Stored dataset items
════════════════
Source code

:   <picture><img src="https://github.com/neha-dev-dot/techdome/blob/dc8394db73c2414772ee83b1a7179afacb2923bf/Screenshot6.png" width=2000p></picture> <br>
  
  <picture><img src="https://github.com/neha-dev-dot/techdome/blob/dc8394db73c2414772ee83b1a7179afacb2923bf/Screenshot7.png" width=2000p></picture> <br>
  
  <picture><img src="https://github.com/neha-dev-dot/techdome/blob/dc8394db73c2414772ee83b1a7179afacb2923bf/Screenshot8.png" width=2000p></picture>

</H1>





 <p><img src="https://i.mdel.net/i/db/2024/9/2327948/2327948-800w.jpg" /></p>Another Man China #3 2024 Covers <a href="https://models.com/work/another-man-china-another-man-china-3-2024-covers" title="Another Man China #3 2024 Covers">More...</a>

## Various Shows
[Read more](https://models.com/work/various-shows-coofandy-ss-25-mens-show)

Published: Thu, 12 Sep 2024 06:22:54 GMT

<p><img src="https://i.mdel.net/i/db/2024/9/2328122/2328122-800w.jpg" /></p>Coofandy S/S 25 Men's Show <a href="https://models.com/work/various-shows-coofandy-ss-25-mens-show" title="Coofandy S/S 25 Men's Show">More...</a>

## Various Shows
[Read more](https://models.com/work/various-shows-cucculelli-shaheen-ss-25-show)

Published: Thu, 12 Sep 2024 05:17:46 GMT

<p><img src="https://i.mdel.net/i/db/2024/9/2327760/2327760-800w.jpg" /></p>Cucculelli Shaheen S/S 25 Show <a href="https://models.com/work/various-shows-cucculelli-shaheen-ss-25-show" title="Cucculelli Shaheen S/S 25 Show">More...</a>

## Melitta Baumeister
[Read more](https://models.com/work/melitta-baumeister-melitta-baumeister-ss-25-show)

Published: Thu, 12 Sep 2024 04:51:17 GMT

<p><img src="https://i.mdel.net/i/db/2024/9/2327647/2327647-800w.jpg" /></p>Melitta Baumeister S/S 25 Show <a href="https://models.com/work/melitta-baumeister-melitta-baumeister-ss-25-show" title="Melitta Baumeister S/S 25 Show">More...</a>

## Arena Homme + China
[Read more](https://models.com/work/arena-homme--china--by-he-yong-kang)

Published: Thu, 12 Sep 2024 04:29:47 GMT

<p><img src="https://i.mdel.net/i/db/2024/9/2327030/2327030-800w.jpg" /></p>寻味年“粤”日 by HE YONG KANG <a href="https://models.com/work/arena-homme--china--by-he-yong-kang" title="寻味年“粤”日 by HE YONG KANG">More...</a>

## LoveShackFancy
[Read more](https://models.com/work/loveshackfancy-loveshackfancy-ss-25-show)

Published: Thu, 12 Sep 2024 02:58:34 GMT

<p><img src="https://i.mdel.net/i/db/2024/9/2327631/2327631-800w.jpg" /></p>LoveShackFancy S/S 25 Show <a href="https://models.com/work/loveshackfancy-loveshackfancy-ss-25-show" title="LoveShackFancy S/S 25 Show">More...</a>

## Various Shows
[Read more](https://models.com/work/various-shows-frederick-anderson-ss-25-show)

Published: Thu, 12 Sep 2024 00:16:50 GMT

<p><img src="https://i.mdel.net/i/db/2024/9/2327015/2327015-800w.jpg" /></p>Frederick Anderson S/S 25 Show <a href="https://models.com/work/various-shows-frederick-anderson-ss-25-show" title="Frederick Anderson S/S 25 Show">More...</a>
════════════════
Directions
Write the data back out verbatim.

Expected answer
Source code

:   <picture><img src="https://github.com/neha-dev-dot/techdome/blob/dc8394db73c2414772ee83b1a7179afacb2923bf/Screenshot6.png" width=2000p></picture> <br>
  
  <picture><img src="https://github.com/neha-dev-dot/techdome/blob/dc8394db73c2414772ee83b1a7179afacb2923bf/Screenshot7.png" width=2000p></picture> <br>
  
  <picture><img src="https://github.com/neha-dev-dot/techdome/blob/dc8394db73c2414772ee83b1a7179afacb2923bf/Screenshot8.png" width=2000p></picture>

</H1>





 <p><img src="https://i.mdel.net/i/db/2024/9/2327948/2327948-800w.jpg" /></p>Another Man China #3 2024 Covers <a href="https://models.com/work/another-man-china-another-man-china-3-2024-covers" title="Another Man China #3 2024 Covers">More...</a>

## Various Shows
[Read more](https://models.com/work/various-shows-coofandy-ss-25-mens-show)

Published: Thu, 12 Sep 2024 06:22:54 GMT

<p><img src="https://i.mdel.net/i/db/2024/9/2328122/2328122-800w.jpg" /></p>Coofandy S/S 25 Men's Show <a href="https://models.com/work/various-shows-coofandy-ss-25-mens-show" title="Coofandy S/S 25 Men's Show">More...</a>

## Various Shows
[Read more](https://models.com/work/various-shows-cucculelli-shaheen-ss-25-show)

Published: Thu, 12 Sep 2024 05:17:46 GMT

<p><img src="https://i.mdel.net/i/db/2024/9/2327760/2327760-800w.jpg" /></p>Cucculelli Shaheen S/S 25 Show <a href="https://models.com/work/various-shows-cucculelli-shaheen-ss-25-show" title="Cucculelli Shaheen S/S 25 Show">More...</a>

## Melitta Baumeister
[Read more](https://models.com/work/melitta-baumeister-melitta-baumeister-ss-25-show)

Published: Thu, 12 Sep 2024 04:51:17 GMT

<p><img src="https://i.mdel.net/i/db/2024/9/2327647/2327647-800w.jpg" /></p>Melitta Baumeister S/S 25 Show <a href="https://models.com/work/melitta-baumeister-melitta-baumeister-ss-25-show" title="Melitta Baumeister S/S 25 Show">More...</a>

## Arena Homme + China
[Read more](https://models.com/work/arena-homme--china--by-he-yong-kang)

Published: Thu, 12 Sep 2024 04:29:47 GMT

<p><img src="https://i.mdel.net/i/db/2024/9/2327030/2327030-800w.jpg" /></p>寻味年“粤”日 by HE YONG KANG <a href="https://models.com/work/arena-homme--china--by-he-yong-kang" title="寻味年“粤”日 by HE YONG KANG">More...</a>

## LoveShackFancy
[Read more](https://models.com/work/loveshackfancy-loveshackfancy-ss-25-show)

Published: Thu, 12 Sep 2024 02:58:34 GMT

<p><img src="https://i.mdel.net/i/db/2024/9/2327631/2327631-800w.jpg" /></p>LoveShackFancy S/S 25 Show <a href="https://models.com/work/loveshackfancy-loveshackfancy-ss-25-show" title="LoveShackFancy S/S 25 Show">More...</a>

## Various Shows
[Read more](https://models.com/work/various-shows-frederick-anderson-ss-25-show)

Published: Thu, 12 Sep 2024 00:16:50 GMT

<p><img src="https://i.mdel.net/i/db/2024/9/2327015/2327015-800w.jpg" /></p>Frederick Anderson S/S 25 Show <a href="https://models.com/work/various-shows-frederick-anderson-ss-25-show" title="Frederick Anderson S/S 25 Show">More...</a>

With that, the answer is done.